▶ **Required work**: Every line in the records below that holds the word "others" is to be copied.

Top of Records shown

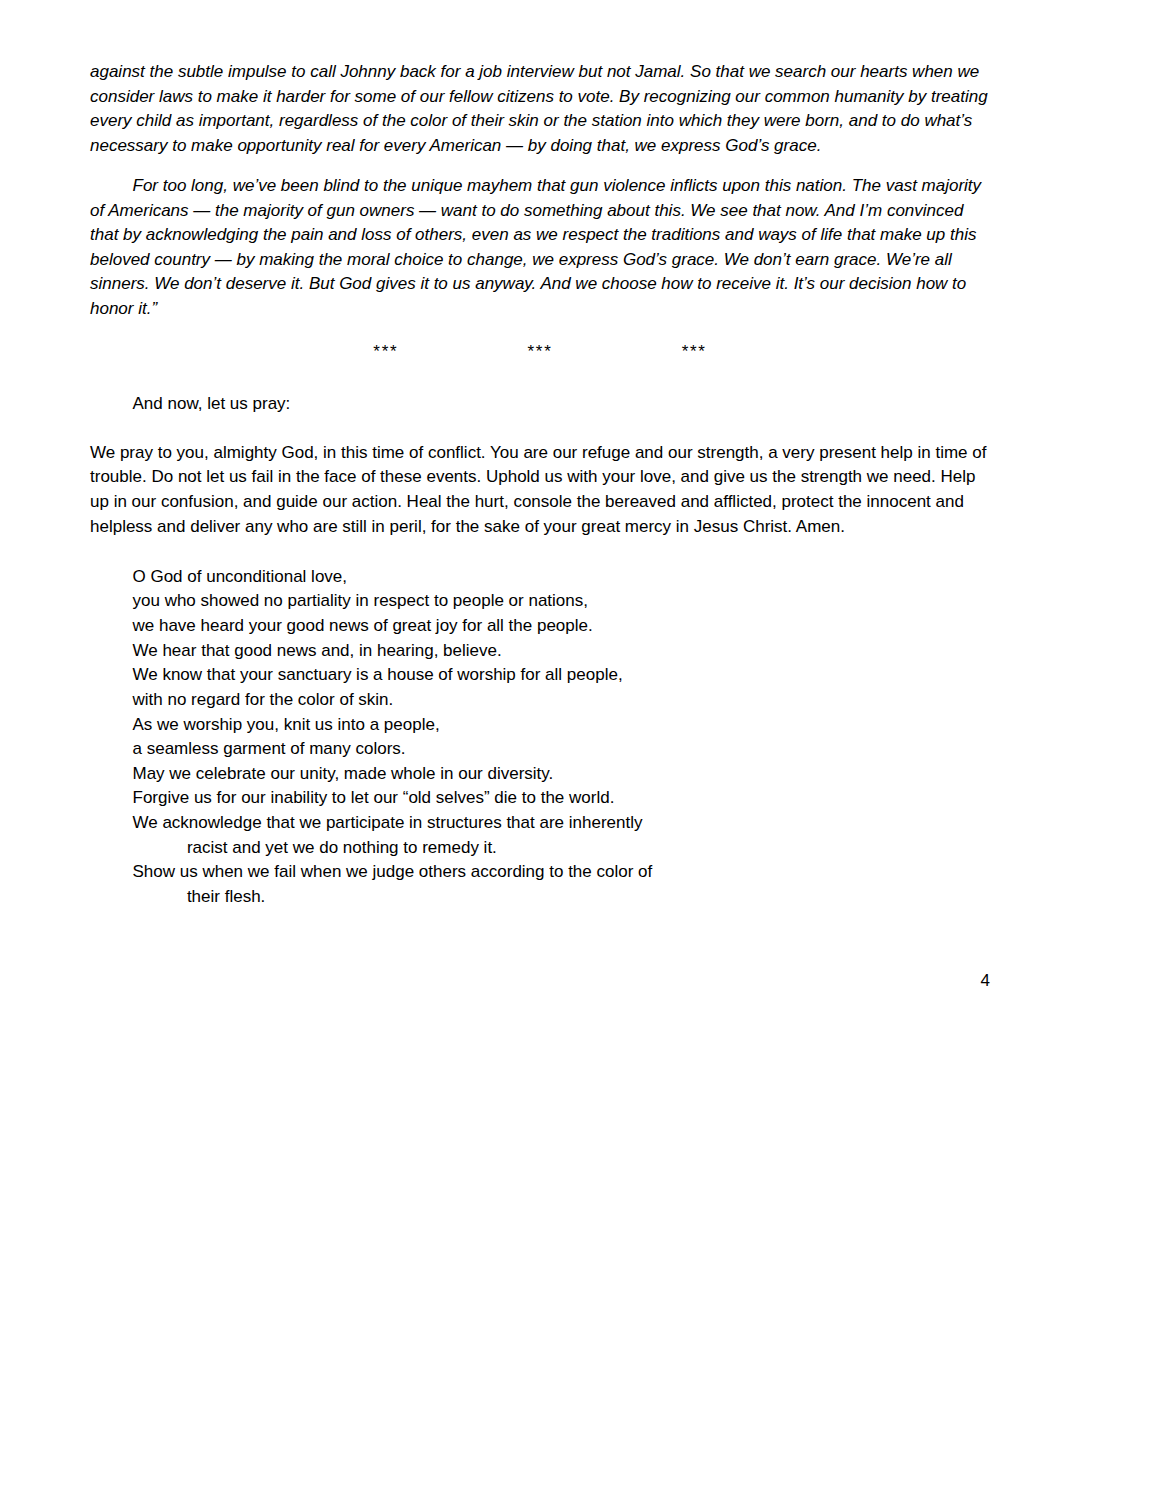against the subtle impulse to call Johnny back for a job interview but not Jamal. So that we search our hearts when we consider laws to make it harder for some of our fellow citizens to vote. By recognizing our common humanity by treating every child as important, regardless of the color of their skin or the station into which they were born, and to do what’s necessary to make opportunity real for every American — by doing that, we express God’s grace.
For too long, we’ve been blind to the unique mayhem that gun violence inflicts upon this nation. The vast majority of Americans — the majority of gun owners — want to do something about this. We see that now. And I’m convinced that by acknowledging the pain and loss of others, even as we respect the traditions and ways of life that make up this beloved country — by making the moral choice to change, we express God’s grace. We don’t earn grace. We’re all sinners. We don’t deserve it. But God gives it to us anyway. And we choose how to receive it. It’s our decision how to honor it.”
*** *** ***
And now, let us pray:
We pray to you, almighty God, in this time of conflict. You are our refuge and our strength, a very present help in time of trouble. Do not let us fail in the face of these events. Uphold us with your love, and give us the strength we need. Help up in our confusion, and guide our action. Heal the hurt, console the bereaved and afflicted, protect the innocent and helpless and deliver any who are still in peril, for the sake of your great mercy in Jesus Christ. Amen.
O God of unconditional love,
you who showed no partiality in respect to people or nations,
we have heard your good news of great joy for all the people.
We hear that good news and, in hearing, believe.
We know that your sanctuary is a house of worship for all people,
with no regard for the color of skin.
As we worship you, knit us into a people,
a seamless garment of many colors.
May we celebrate our unity, made whole in our diversity.
Forgive us for our inability to let our “old selves” die to the world.
We acknowledge that we participate in structures that are inherently
racist and yet we do nothing to remedy it.
Show us when we fail when we judge others according to the color of
their flesh.
4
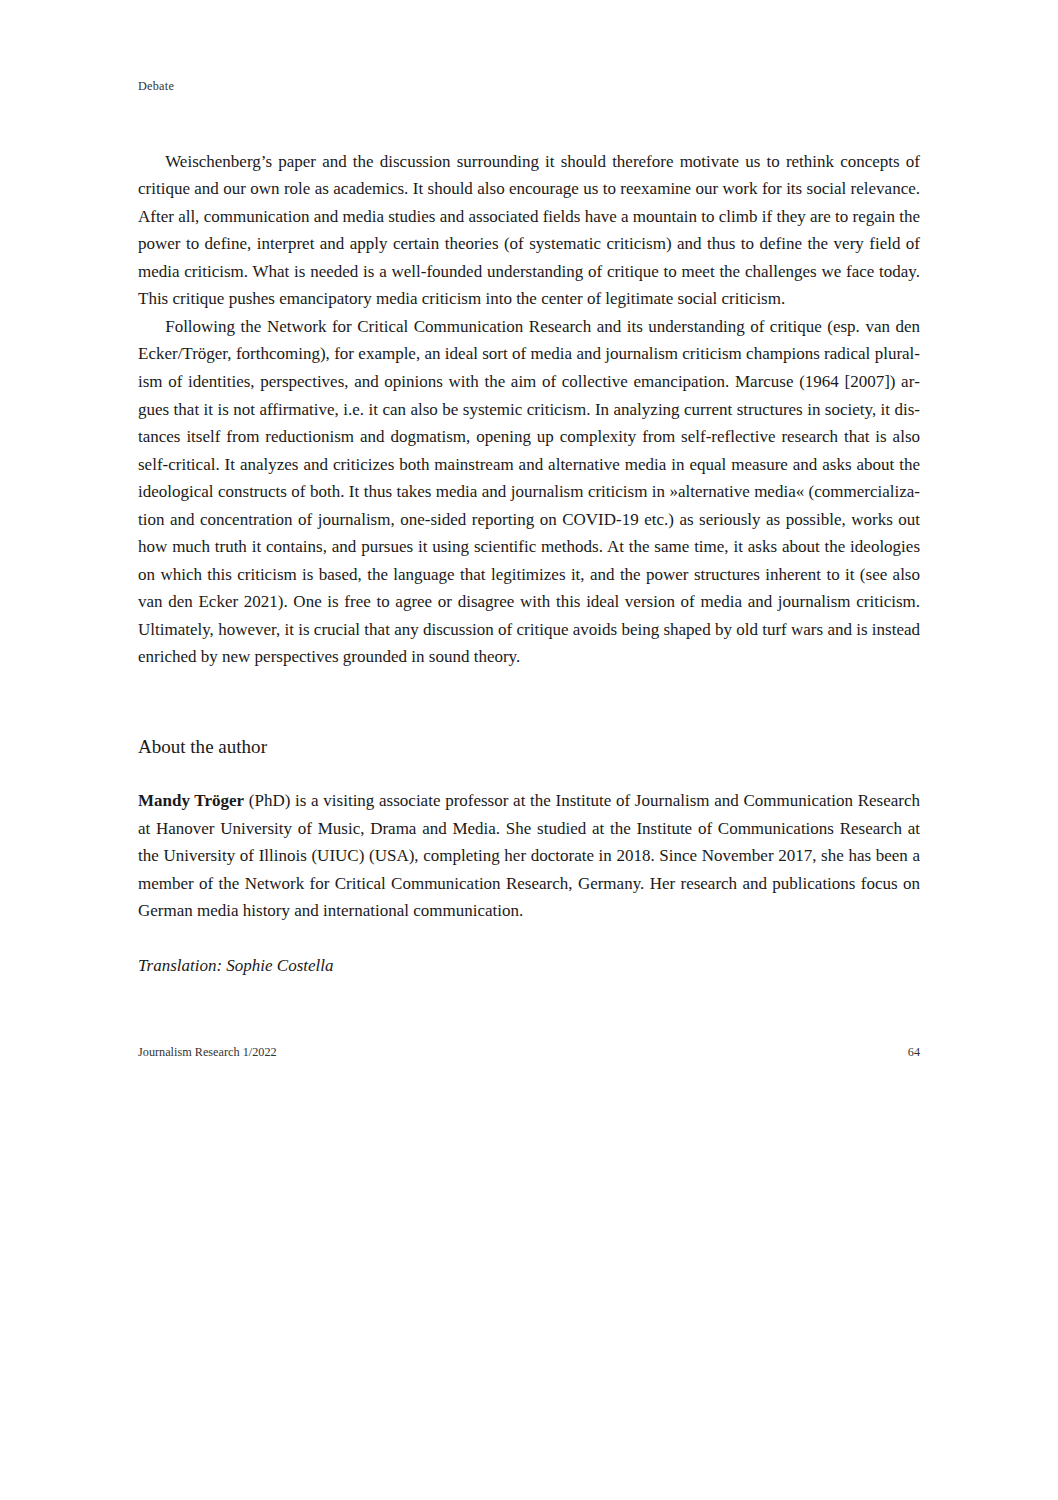Debate
Weischenberg’s paper and the discussion surrounding it should therefore motivate us to rethink concepts of critique and our own role as academics. It should also encourage us to reexamine our work for its social relevance. After all, communication and media studies and associated fields have a mountain to climb if they are to regain the power to define, interpret and apply certain theories (of systematic criticism) and thus to define the very field of media criticism. What is needed is a well-founded understanding of critique to meet the challenges we face today. This critique pushes emancipatory media criticism into the center of legitimate social criticism.
Following the Network for Critical Communication Research and its understanding of critique (esp. van den Ecker/Tröger, forthcoming), for example, an ideal sort of media and journalism criticism champions radical pluralism of identities, perspectives, and opinions with the aim of collective emancipation. Marcuse (1964 [2007]) argues that it is not affirmative, i.e. it can also be systemic criticism. In analyzing current structures in society, it distances itself from reductionism and dogmatism, opening up complexity from self-reflective research that is also self-critical. It analyzes and criticizes both mainstream and alternative media in equal measure and asks about the ideological constructs of both. It thus takes media and journalism criticism in »alternative media« (commercialization and concentration of journalism, one-sided reporting on COVID-19 etc.) as seriously as possible, works out how much truth it contains, and pursues it using scientific methods. At the same time, it asks about the ideologies on which this criticism is based, the language that legitimizes it, and the power structures inherent to it (see also van den Ecker 2021). One is free to agree or disagree with this ideal version of media and journalism criticism. Ultimately, however, it is crucial that any discussion of critique avoids being shaped by old turf wars and is instead enriched by new perspectives grounded in sound theory.
About the author
Mandy Tröger (PhD) is a visiting associate professor at the Institute of Journalism and Communication Research at Hanover University of Music, Drama and Media. She studied at the Institute of Communications Research at the University of Illinois (UIUC) (USA), completing her doctorate in 2018. Since November 2017, she has been a member of the Network for Critical Communication Research, Germany. Her research and publications focus on German media history and international communication.
Translation: Sophie Costella
Journalism Research 1/2022 64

Bottom of Records shown

▶ **Solution for this problem**:
For too long, we’ve been blind to the unique mayhem that gun violence inflicts upon this nation. The vast majority of Americans — the majority of gun owners — want to do something about this. We see that now. And I’m convinced that by acknowledging the pain and loss of others, even as we respect the traditions and ways of life that make up this beloved country — by making the moral choice to change, we express God’s grace. We don’t earn grace. We’re all sinners. We don’t deserve it. But God gives it to us anyway. And we choose how to receive it. It’s our decision how to honor it.”
Show us when we fail when we judge others according to the color of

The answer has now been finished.